Abstract Non-Darcy flow is an important factor affecting productivity of gas and high production rate oil wells and the analysis of pressure-transient well tests in porous media. The motivation for this study to investigate, validate and extend the Barree-Conway model (BCM) for pressure-transient analysis of wells involving hydraulic fractures and naturally fractured reservoirs. Numerical models based on finite control-volume method were developed according to not only the Forchheimer equation and, for the first time in the literature, but also the Barree-Conway model specifically for pressure-transient analysis of single-phase fluid flow in porous and fractured reservoirs.
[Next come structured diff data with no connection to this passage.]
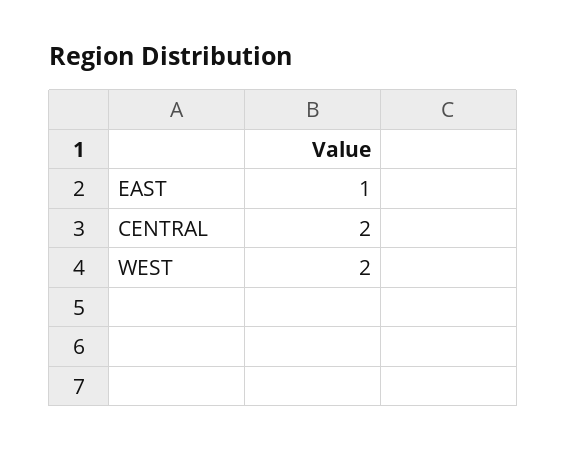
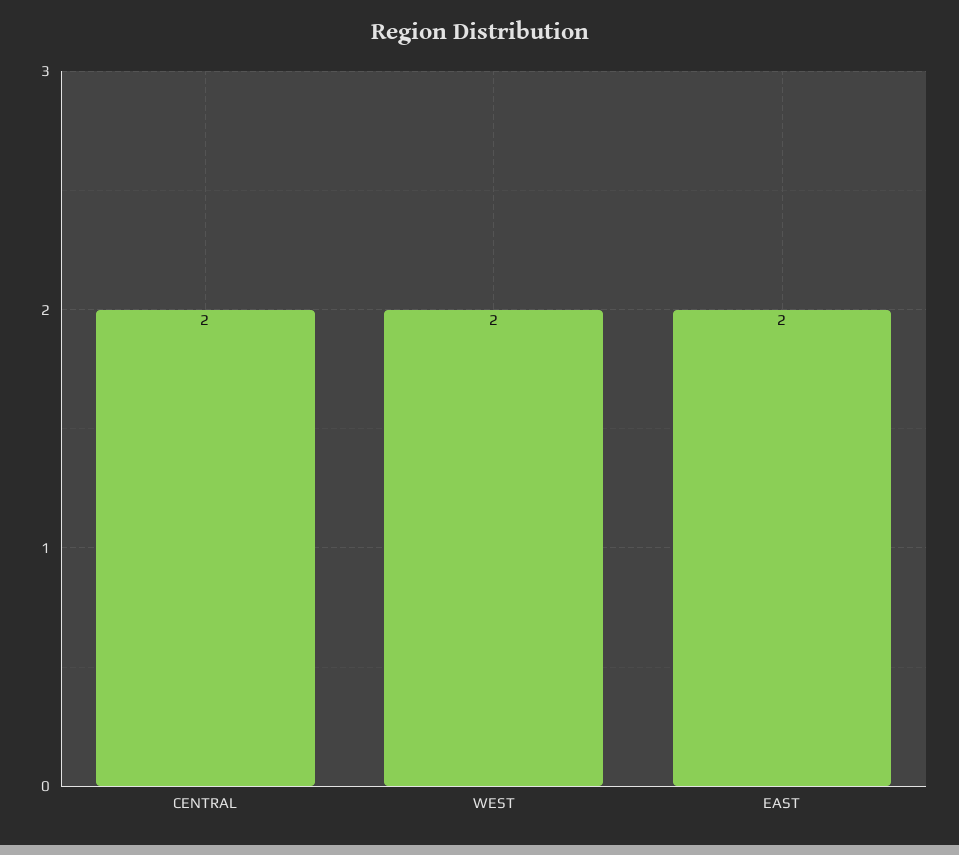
  {
-   "EAST": 1,
+   "EAST": 2,
    "CENTRAL": 2,
    "WEST": 2
  }

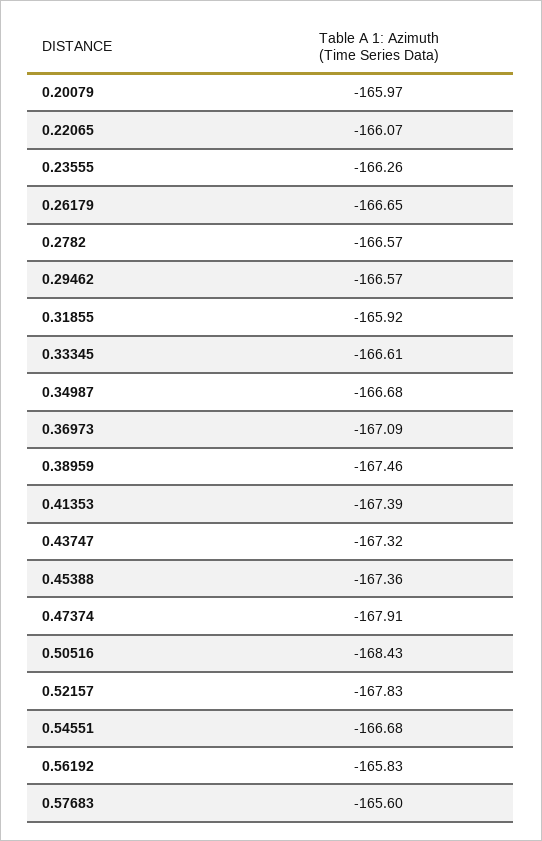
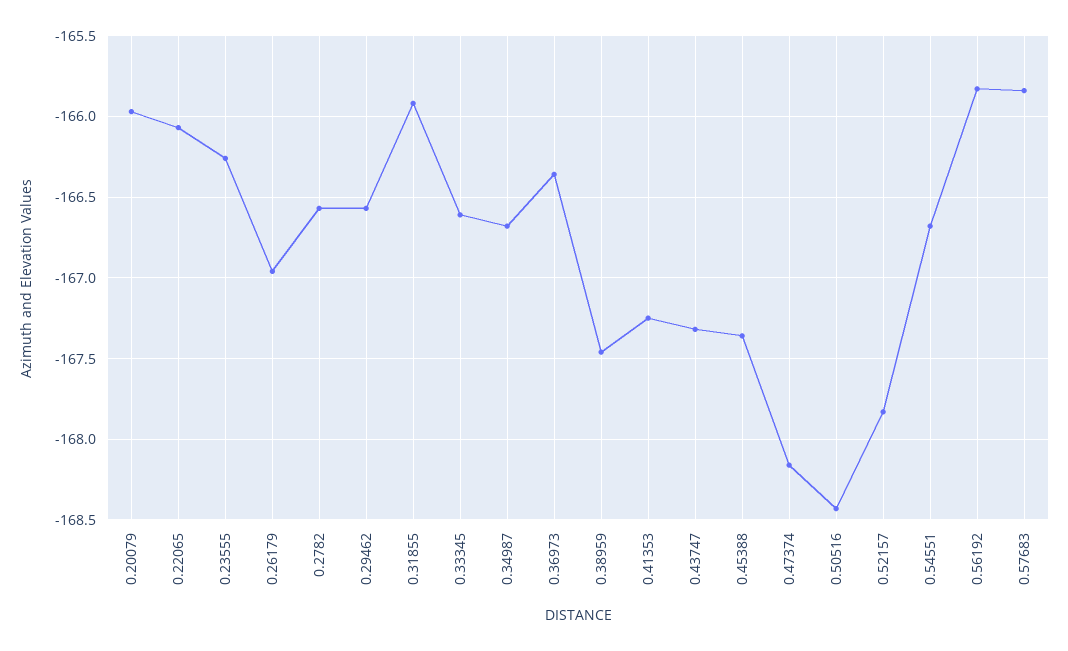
  {
    "0.20079": -165.97,
    "0.22065": -166.07,
    "0.23555": -166.26,
-   "0.26179": -166.65,
+   "0.26179": -166.95,
    "0.2782": -166.57,
    "0.29462": -166.57,
    "0.31855": -165.92,
    "0.33345": -166.61,
    "0.34987": -166.68,
-   "0.36973": -167.09,
+   "0.36973": -166.35,
    "0.38959": -167.46,
-   "0.41353": -167.39,
+   "0.41353": -167.25,
    "0.43747": -167.32,
    "0.45388": -167.36,
-   "0.47374": -167.91,
+   "0.47374": -168.15,
    "0.50516": -168.43,
    "0.52157": -167.83,
    "0.54551": -166.68,
    "0.56192": -165.83,
-   "0.57683": -165.6
+   "0.57683": -165.85
  }

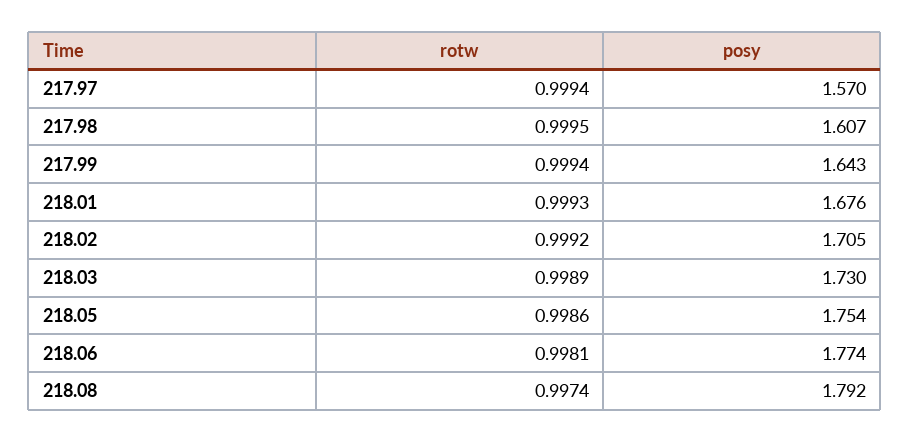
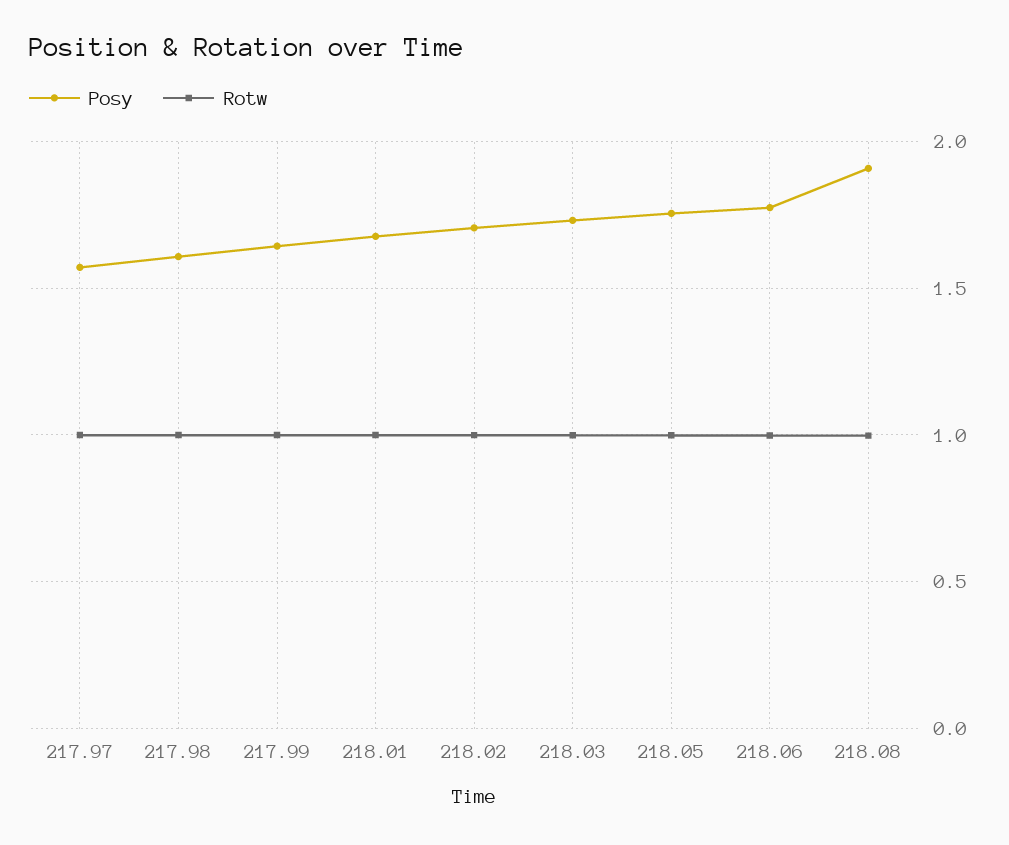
  {
    "rotw": {
      "217.97": 0.9994,
      "217.98": 0.9995,
      "217.99": 0.9994,
      "218.01": 0.9993,
      "218.02": 0.9992,
      "218.03": 0.9989,
      "218.05": 0.9986,
      "218.06": 0.9981,
      "218.08": 0.9974
    },
    "posy": {
      "217.97": 1.57,
      "217.98": 1.607,
      "217.99": 1.643,
      "218.01": 1.676,
      "218.02": 1.705,
      "218.03": 1.73,
      "218.05": 1.754,
      "218.06": 1.774,
-     "218.08": 1.792
+     "218.08": 1.9
    }
  }

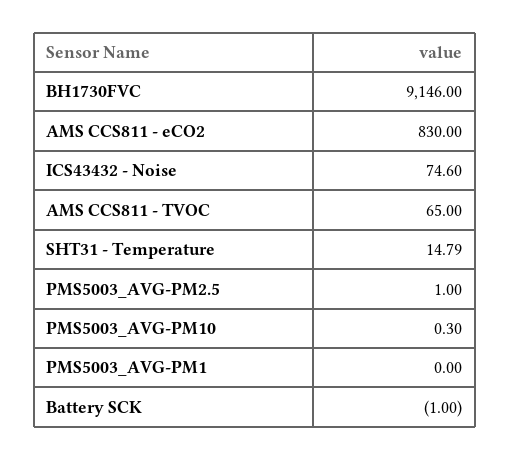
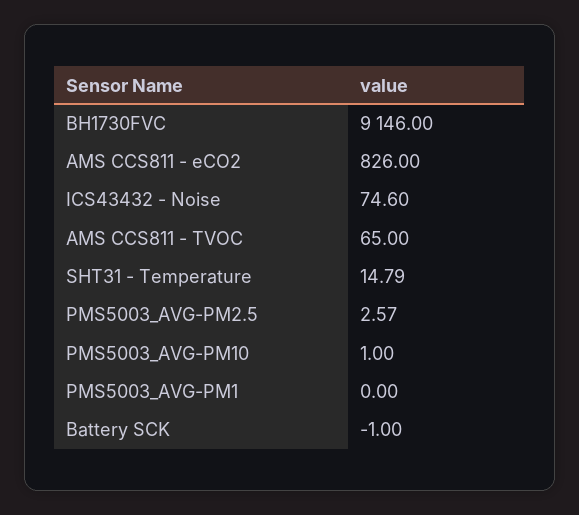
  {
    "BH1730FVC": 9146,
-   "AMS CCS811 - eCO2": 830,
+   "AMS CCS811 - eCO2": 826,
    "ICS43432 - Noise": 74.6,
    "AMS CCS811 - TVOC": 65,
    "SHT31 - Temperature": 14.79,
-   "PMS5003_AVG-PM2.5": 1,
+   "PMS5003_AVG-PM2.5": 2.57,
-   "PMS5003_AVG-PM10": 0.3,
+   "PMS5003_AVG-PM10": 1,
    "PMS5003_AVG-PM1": 0,
    "Battery SCK": -1
  }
The developed numerical models are capable of simulating all near wellbore effects coupled with the non-Darcy flow behavior in porous and fractured reservoirs. This study shows that the BCM can be applied, similar to the Forchheimer model, to analyzing and interpreting pressure-transient responses of non-Darcy flow in porous and fractured reservoirs. The BCM predicts similar pressure-transient responses of non-Darcy flow as predicted by the Forchheimer model. The parameter of characteristic length among the BCM model parameters is more sensitive than the minimum permeability. The minimum permeability is only sensitive at low values of characteristic length or at extremely high flow rates. Numerical simulation results indicate that the value of characteristic length must be low for significant effect of non-Darcy flow and it is related to small effective radius. The non-Darcy flow parameters of the BCM may not be all estimated from single-rate tests in single-porosity reservoirs using conventional analysis approaches. However, they can be estimated by a fitting process based on non-linear optimization algorithm incorporated into the numerical model. Type curves generated by the BCM are provided to demonstrate a methodology for analyzing the effect of non-Darcy flow on pressure-transient tests in porous and fractured reservoirs. As application examples, numerical models of non-Darcy flow are used to model and interpret actual field pressure-transient data from high production rate oil wells in Kuwait.